Healing this neighborhood would go a long way toward ending the insurgency

The World
Fresh martyr portraits painted on a side street in Tripoli's Bab al-Tabbaneh neighborhood. Clashes last month in the economically deprived neighborhood left at least 11 soldiers, 8 civilians and 22 militants dead.

The streets in Tripoli’s Bab al-Tabbaneh neighborhood are narrow and congested. Vegetable carts compete with cars and motorbikes for room, trying to maneuver around crumbling buildings riddled with bullet holes.  

But the violence that has racked the city, leaving the Swiss-cheese facades behind, isn't just another spillover of the Syrian civil war next door. The residents here say the fighting has been going on for decades as locals fight for scraps of power and resources that the weak Lebanese state can't offer.

Lebanon's second city, about an hour north of Beirut, is a model of government neglect. Unemployment is sky-high; school dropout rates are off the charts; much of the community here is trapped in crushing poverty. 

Those living conditions, and a sense of hopelessness, are blamed for fueling some of the worst violence this city has seen in years. Last month, clashes erupted between gunmen and the Lebanese military. Two days of fighting left at least 11 soldiers, eight civilians and 22 militants dead. 

Those are seemingly the only things that get the city any attention from the state. These days, the central government is visible in Bab al-Tabbaneh: Tanks, jeeps and soldiers stand ready at major intersections in a show of force. 

One resident of Bab al-Tabbaneh, who asked to be called only Abu Ahmed, took me on a tour of the neighborhood. He points up to a building where a family, their balcony almost completely destroyed in the clashes, hangs a blanket where their window used to be.

There is a sectarian element here that mirrors the conflict in Syria. Bab al-Tabbaneh is overwhelmingly Sunni, as are the rebels fighting Syrian President Bashar al-Assad; its perennial foes next door in the neighborhood of Jebel Mohsen are Alawites, the same sect to which Assad and much of Syria's ruling elite belong.
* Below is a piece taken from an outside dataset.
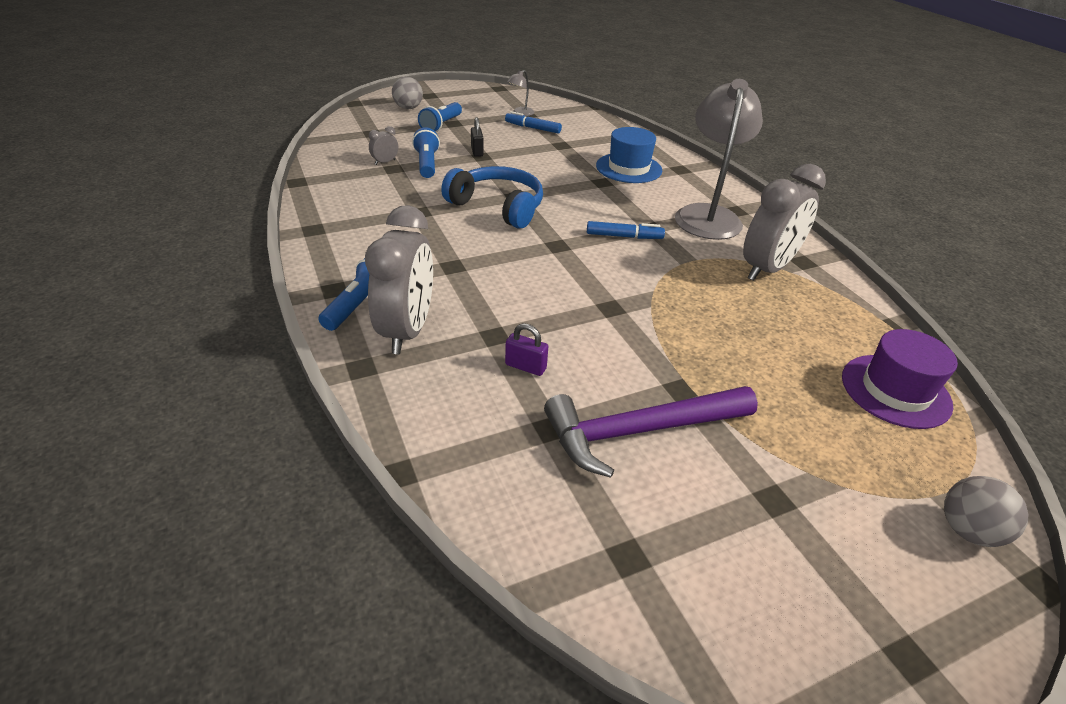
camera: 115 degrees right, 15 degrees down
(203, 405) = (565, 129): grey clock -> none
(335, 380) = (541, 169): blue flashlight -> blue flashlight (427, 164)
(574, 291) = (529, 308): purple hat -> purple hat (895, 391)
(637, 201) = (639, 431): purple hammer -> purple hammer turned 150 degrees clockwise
Abu Ahmed points to another new feature of his neighborhood, something that’s only just started appearing over the last few months: the black flags of ISIS.

“See this, this flag, that’s ISIS,” he says pointing to a cluster of the flags hanging from balconies above us. “There is no god but God,” he says reading out the white script above the seal of the prophet Muhammad. But he still plays down that apparent links to the civil war across the border, saying the flags have more to do with Lebanon's own internal divisions.

“The flags are ISIS, but the people aren’t from the group, they’re only supporting it,” Abu Ahmed insists, claiming there aren’t any foreign fighters in his neighborhood. He maintains the flags simply show the Sunni population here feels abandoned by their government.

Bab al-Tabbaneh residents Usama and Hussein sit on a railing at the edge of the neighborhood. They say for men like them with families to support there isn't enough work in Tripoli and while they're against extremist groups like the Islamic State, they ca

Bab al-Tabbaneh residents Usama and Hussein sit on a railing at the edge of the neighborhood. They say for men like them with families to support there isn't enough work in Tripoli and while they're against extremist groups like the Islamic State, they can understand why it attracts many of their neighbors desperate to make a living.  

Credit:

Susannah George

“When men don’t have work, they take up guns and cause problems,” Abu Ahmed says. If there were more jobs in Tripoli, people wouldn't need to fight.

Regional analysts say that should be a lesson — not just for Lebanon, but for the entire region.

“This is the problem of Lebanon as a whole,” explains Sahar Atrash, the senior Lebanon analyst with the International Crisis Group. “You have a political class not keen on addressing any of the deep rooted problems. People [in Tripoli] lack basic needs when it comes to education, to services, to health care. For many, being part of armed group is a way to earn a living.” 

Atrash explains that while the root causes of unrest in Tripoli have been known for years, nothing has been done to address them. Violence there is just repeatedly put on hold by a series of quick-fix ceasefires. 

“What we see is a reaction to the immediate crisis ... without addressing its causes,” Atrash says. And when government crackdowns come, they are are often indiscriminate and fuel tensions, Atrash says. "We are seeing some arrests of terrorists or jihadists, but even the way the Lebanese authorities are dealing with the problem is just exacerbating it.” 

It's a perfect recipe for perpetual conflict.

On the streets of Bab al-Tabbaneh, many residents agree with Atrash.

“Things now are good now, thankfully,” says one man, who asks that his name not be used. He works in a small repair shop, where today he’s fixing the fender on an old Mercedes. He says he’s glad the clashes have ceased and the military is on the streets, but what he and his family really need is more work and better pay. 

He makes just enough to get by, he says, but not enough to give his children a better future — and ensure they won’t be tempted by groups like ISIS.